[Collected data]
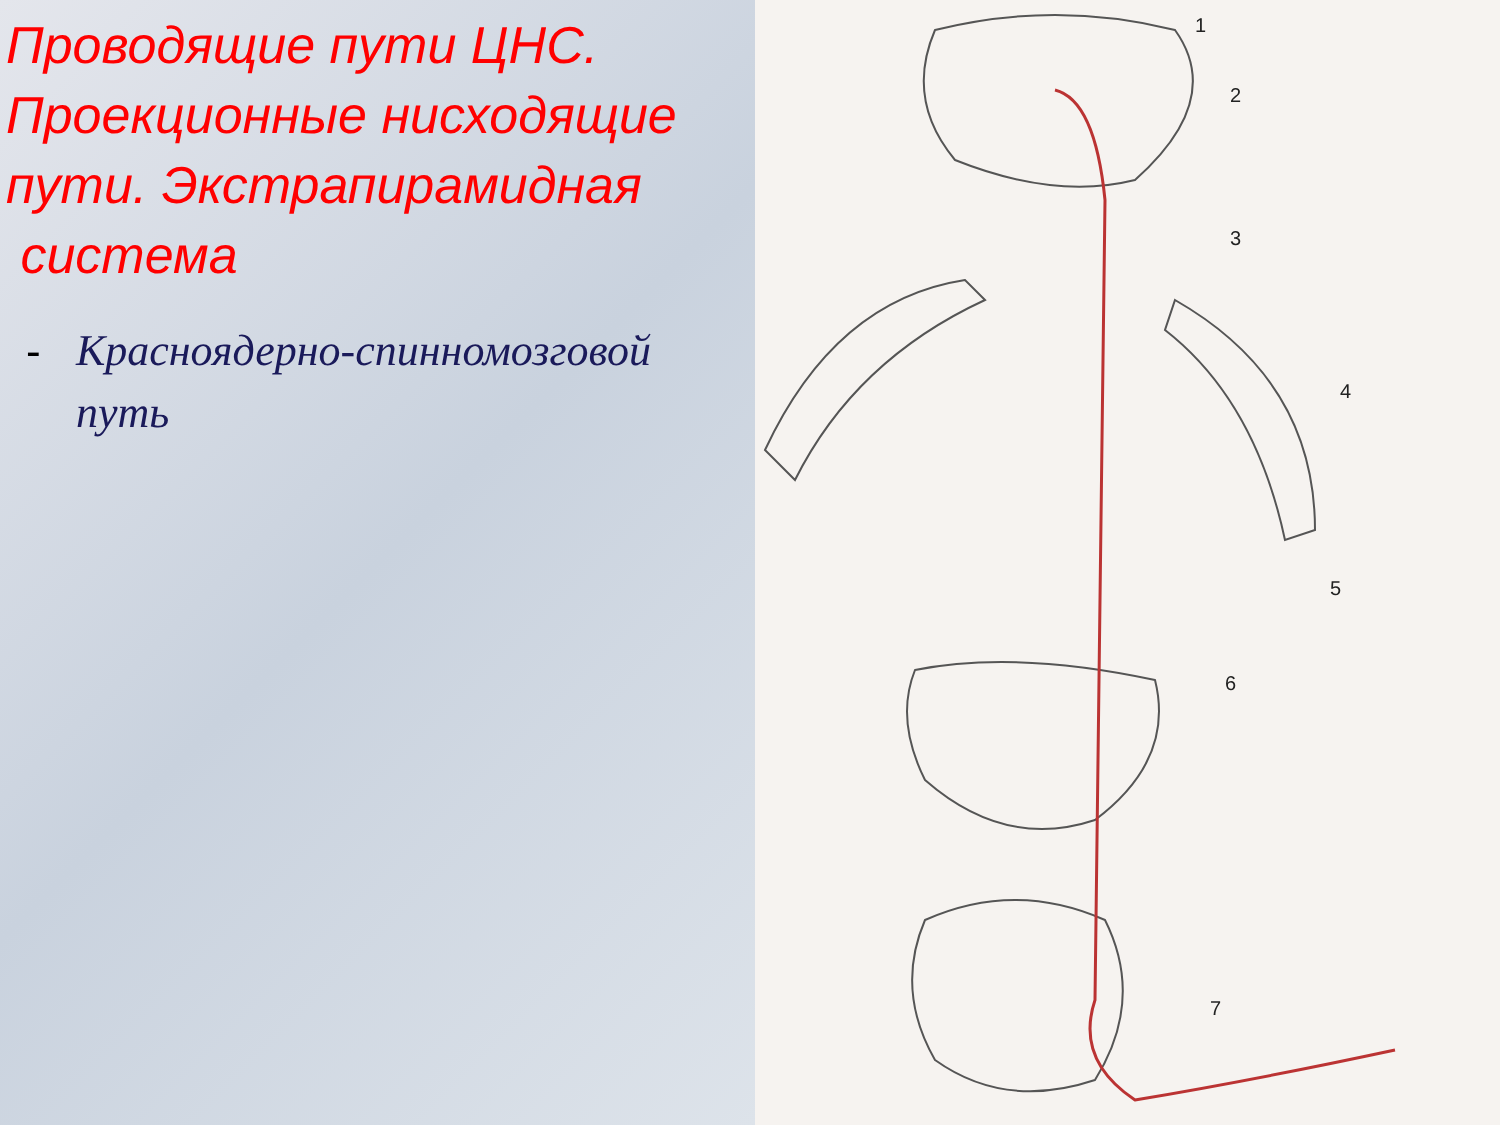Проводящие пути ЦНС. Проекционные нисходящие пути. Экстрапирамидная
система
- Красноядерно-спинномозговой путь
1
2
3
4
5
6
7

---

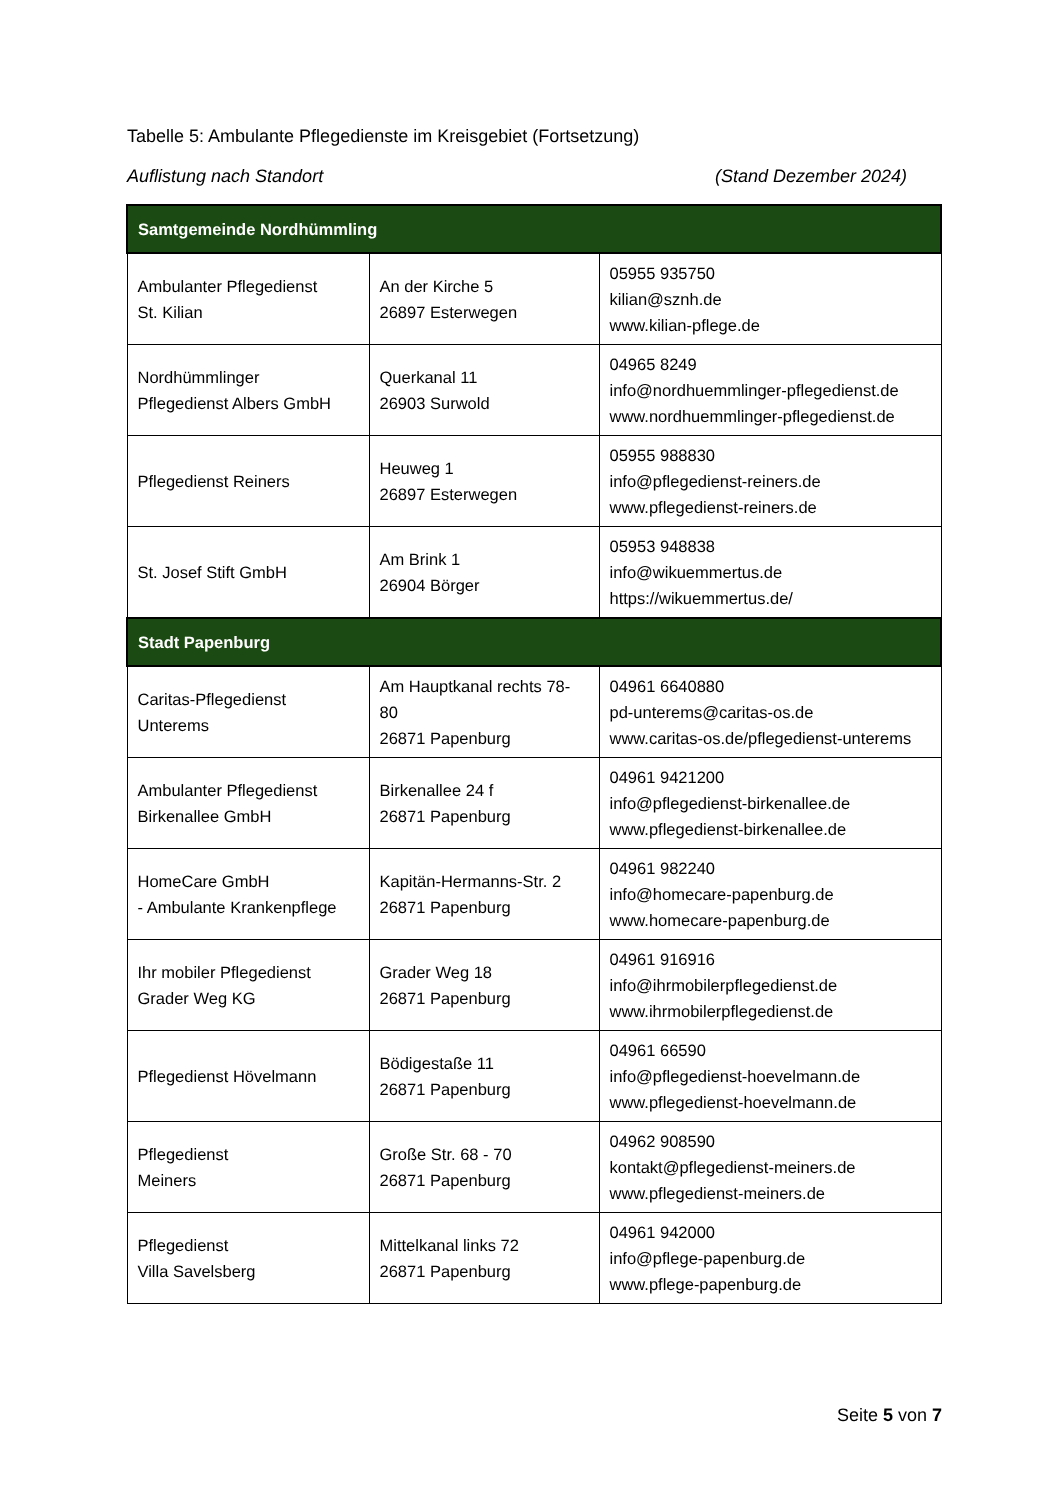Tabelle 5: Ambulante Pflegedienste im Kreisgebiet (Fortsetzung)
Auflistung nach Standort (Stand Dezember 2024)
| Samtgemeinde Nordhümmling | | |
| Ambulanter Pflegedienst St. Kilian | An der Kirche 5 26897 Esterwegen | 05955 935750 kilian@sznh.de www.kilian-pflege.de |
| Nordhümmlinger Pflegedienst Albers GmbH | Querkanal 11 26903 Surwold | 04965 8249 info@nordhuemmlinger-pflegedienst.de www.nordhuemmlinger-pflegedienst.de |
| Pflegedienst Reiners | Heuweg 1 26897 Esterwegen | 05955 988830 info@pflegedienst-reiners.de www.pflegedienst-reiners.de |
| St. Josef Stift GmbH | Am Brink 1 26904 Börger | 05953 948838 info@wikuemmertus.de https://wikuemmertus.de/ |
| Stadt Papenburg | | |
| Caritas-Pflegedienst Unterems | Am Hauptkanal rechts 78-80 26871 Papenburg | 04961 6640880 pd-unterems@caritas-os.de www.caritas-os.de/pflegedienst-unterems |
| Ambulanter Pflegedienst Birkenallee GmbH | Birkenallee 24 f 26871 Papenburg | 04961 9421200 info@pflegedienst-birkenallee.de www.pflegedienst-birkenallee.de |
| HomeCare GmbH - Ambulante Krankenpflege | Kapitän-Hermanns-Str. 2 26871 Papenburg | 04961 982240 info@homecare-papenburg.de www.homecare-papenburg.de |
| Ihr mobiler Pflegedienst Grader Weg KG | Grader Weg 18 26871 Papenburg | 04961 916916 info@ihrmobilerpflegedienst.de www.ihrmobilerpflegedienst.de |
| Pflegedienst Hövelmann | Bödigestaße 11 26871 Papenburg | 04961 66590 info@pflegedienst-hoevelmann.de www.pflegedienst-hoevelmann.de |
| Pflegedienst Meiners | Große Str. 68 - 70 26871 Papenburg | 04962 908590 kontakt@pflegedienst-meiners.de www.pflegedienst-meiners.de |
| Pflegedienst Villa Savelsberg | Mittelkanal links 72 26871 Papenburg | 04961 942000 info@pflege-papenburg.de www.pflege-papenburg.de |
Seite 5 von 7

**Work order:**
The expected answer is an exact copy of the lines above, beginning at the line with "Caritas-Pflegedienst Unterems |" and ending at the line with "info@pflegedienst-hoevelmann.de www.pflegedienst-hoevelmann.de |", with both ends in.

**Solution for this problem:**
| Caritas-Pflegedienst Unterems | Am Hauptkanal rechts 78-80 26871 Papenburg | 04961 6640880 pd-unterems@caritas-os.de www.caritas-os.de/pflegedienst-unterems |
| Ambulanter Pflegedienst Birkenallee GmbH | Birkenallee 24 f 26871 Papenburg | 04961 9421200 info@pflegedienst-birkenallee.de www.pflegedienst-birkenallee.de |
| HomeCare GmbH - Ambulante Krankenpflege | Kapitän-Hermanns-Str. 2 26871 Papenburg | 04961 982240 info@homecare-papenburg.de www.homecare-papenburg.de |
| Ihr mobiler Pflegedienst Grader Weg KG | Grader Weg 18 26871 Papenburg | 04961 916916 info@ihrmobilerpflegedienst.de www.ihrmobilerpflegedienst.de |
| Pflegedienst Hövelmann | Bödigestaße 11 26871 Papenburg | 04961 66590 info@pflegedienst-hoevelmann.de www.pflegedienst-hoevelmann.de |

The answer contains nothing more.